
    Neither Microsoft nor Apple is making a play to own the internet, at least not in their mobile divisions. I think they’re both moving toward ever greater interoperability and open standard support. If anybody wants to own the mobile internet it’s Google — but even they have a vested interest in keeping things as open as possible.

    OK, no Flash. But Adobe Flash(tm) does not encapsulate the future of the open standards-based web! I think you already knew that.

    As a web developer, there’s very little I don’t love about the iPad. If anything it will put the web in more people’s hands, more of the time. I’d call that a gamble “for” the web.

  6. I don’ get this post at all.

    The iPad has aggressive support for Web standards. More aggressive than say the dominant browser in the world — Internet Explorer — has. Apple’s Webkit team has always been at the forefront of supporting Web standards. Apple is a big supporter of HTML5, which will bring offline caching to Web apps (think Google Gears).

    Not supporting Flash isn’t betting against the Web, it’s betting against proprietary codecs. Codecs that Apple and no one else can control. Codecs that can compromise the user experience by being malware vectors, being buggy and having poor performance (Apple can make the iPad better at processing Javascript but couldn’t do anything about poor Flash performance).

    The iPad’s native SDK environment makes sense for a lot of applications, especially games and other apps that need a lot of horsepower and control. I have no idea why news organizations are creating native apps because they need cross-platform compatibility. But it makes perfect sense for many companies (think Electronic Arts or Omni Group) to create native applications. Native applications provide a richer experience, but the Web has proven very strong at displaying news and content.

    But it won’t be too many years until we see a lot of rich HTML5 Web apps. The iPad will be able to support all of them.

    So what am I missing about this post?

  7. Do you really believe that Apple is betting against the web? Thing is that the majority of users of devices such as the iPhone, iPod Touch and iPad won’t give a hoot about web standards and the like as Apple is giving them what they want plus 100,000’s of Apps from developers.

  8. Check out Google Reader on the iPhone; it’s better than many native iPhone apps. And you can install an icon on your home screen just like an app, and it looks and feels pretty much like a native app. Because it’s a Web app, it syncs perfectly with the service as a whole, and is a great compliment to using it on a desktop PC.

▸ **Supplied entries**:
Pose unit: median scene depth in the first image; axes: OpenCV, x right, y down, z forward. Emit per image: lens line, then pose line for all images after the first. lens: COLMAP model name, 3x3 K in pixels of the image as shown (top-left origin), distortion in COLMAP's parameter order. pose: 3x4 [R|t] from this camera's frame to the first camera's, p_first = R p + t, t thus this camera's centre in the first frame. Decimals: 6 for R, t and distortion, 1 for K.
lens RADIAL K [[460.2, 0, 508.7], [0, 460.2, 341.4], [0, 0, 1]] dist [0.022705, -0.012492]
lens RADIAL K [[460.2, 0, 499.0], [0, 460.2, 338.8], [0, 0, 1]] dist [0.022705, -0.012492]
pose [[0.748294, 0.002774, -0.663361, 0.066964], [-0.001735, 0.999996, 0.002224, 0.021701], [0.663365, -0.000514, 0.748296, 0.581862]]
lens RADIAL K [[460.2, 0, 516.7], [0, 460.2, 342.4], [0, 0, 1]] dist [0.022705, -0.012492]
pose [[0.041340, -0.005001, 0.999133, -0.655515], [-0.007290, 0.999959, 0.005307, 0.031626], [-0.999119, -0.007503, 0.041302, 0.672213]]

▸ **Prompt 1**: In the reader comments on the iPad and the web, copy the passage between "But it won’t" and "Apps from developers.", inclusive, substituting "tablet" for "iPad".
▸ **Prompt 2**: Extend the reader comments on the iPad and the web, beginning after their final sentence.
None of the rows is needed here.

▸ **Your response 1**:
But it won’t be too many years until we see a lot of rich HTML5 Web apps. The tablet will be able to support all of them.

    So what am I missing about this post?

  7. Do you really believe that Apple is betting against the web? Thing is that the majority of users of devices such as the iPhone, iPod Touch and tablet won’t give a hoot about web standards and the like as Apple is giving them what they want plus 100,000’s of Apps from developers.

▸ **Your response 2**:
    Google Reader is the perfect example of where it makes more sense to make a Web app than a native iPhone app. Electronic Arts and other video game makers are the opposite, however.

    Apple is strongly supporting HTML5, CSS3 and H.264. People will be able to make word-class Web apps that work great on the iPad. The biggest challenge will be making touch friendly versions of Web sites, but as more touch smartphones and tablets hit the market, this will be less of a concern.

    Also, not sure why in my original comment I said codec. I meant plugin. This was one of the first things I did today after waking up. At least you got me thinking, but I disagree that the iPad is betting against the Web.

  9. what’s NOT to get in this article? what are a few 100k apps against 10+ billion websites? yes, there is a browser on the ipad, but of course what the ipad tries is to push you in using apps instead of a browser, apps that are created and distributed under heavy control from apple. and, of course, indexed and displayed by iTunes which tries to establish itself as the main content distribution platform in the web. since the web IS the main distribution platform for content, this approach won’t work in the long term, unless apple opens up severely.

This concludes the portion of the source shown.